» **Что нужно**:
Пожалуйста, повторите без изменений всё из материала ниже, начиная со строки, где есть "Land Rover 616123463", и вплоть до строки, где есть "TAVSİYE ÜRÜNLER", включая обе эти строки.

• • • • • • •

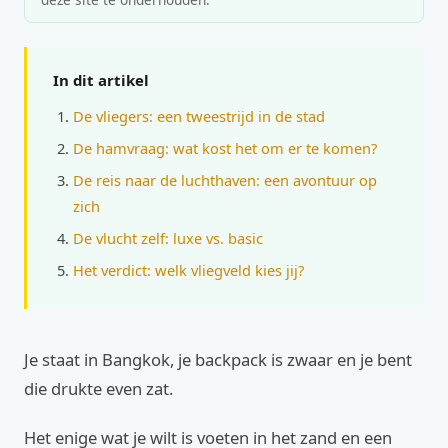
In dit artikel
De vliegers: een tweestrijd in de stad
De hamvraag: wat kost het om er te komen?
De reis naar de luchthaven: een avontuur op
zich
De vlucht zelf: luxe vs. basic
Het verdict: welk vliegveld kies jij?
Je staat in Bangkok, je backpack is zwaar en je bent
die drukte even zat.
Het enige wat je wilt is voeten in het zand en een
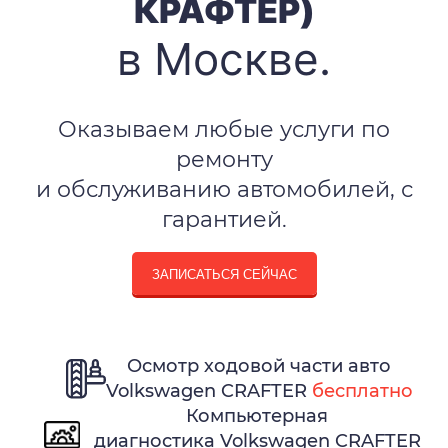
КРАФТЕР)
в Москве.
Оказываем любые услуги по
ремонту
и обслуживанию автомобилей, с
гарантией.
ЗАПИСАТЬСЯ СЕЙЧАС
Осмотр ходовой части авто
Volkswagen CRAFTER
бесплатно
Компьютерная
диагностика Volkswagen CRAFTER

• • • • • • •

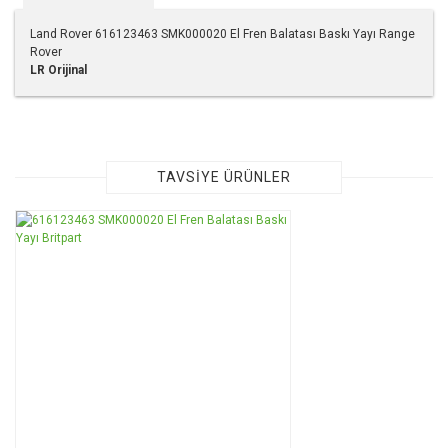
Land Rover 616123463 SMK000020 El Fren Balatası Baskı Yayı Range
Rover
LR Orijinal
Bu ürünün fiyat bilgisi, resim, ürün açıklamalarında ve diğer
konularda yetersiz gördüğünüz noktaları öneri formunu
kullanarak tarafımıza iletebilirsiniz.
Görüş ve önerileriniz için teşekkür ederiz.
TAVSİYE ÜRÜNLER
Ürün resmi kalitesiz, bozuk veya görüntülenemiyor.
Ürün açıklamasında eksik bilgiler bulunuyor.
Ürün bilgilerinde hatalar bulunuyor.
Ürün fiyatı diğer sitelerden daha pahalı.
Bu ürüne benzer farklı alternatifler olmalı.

• • • • • • •

» **Ваш ответ**:
Land Rover 616123463 SMK000020 El Fren Balatası Baskı Yayı Range
Rover
LR Orijinal
Bu ürünün fiyat bilgisi, resim, ürün açıklamalarında ve diğer
konularda yetersiz gördüğünüz noktaları öneri formunu
kullanarak tarafımıza iletebilirsiniz.
Görüş ve önerileriniz için teşekkür ederiz.
TAVSİYE ÜRÜNLER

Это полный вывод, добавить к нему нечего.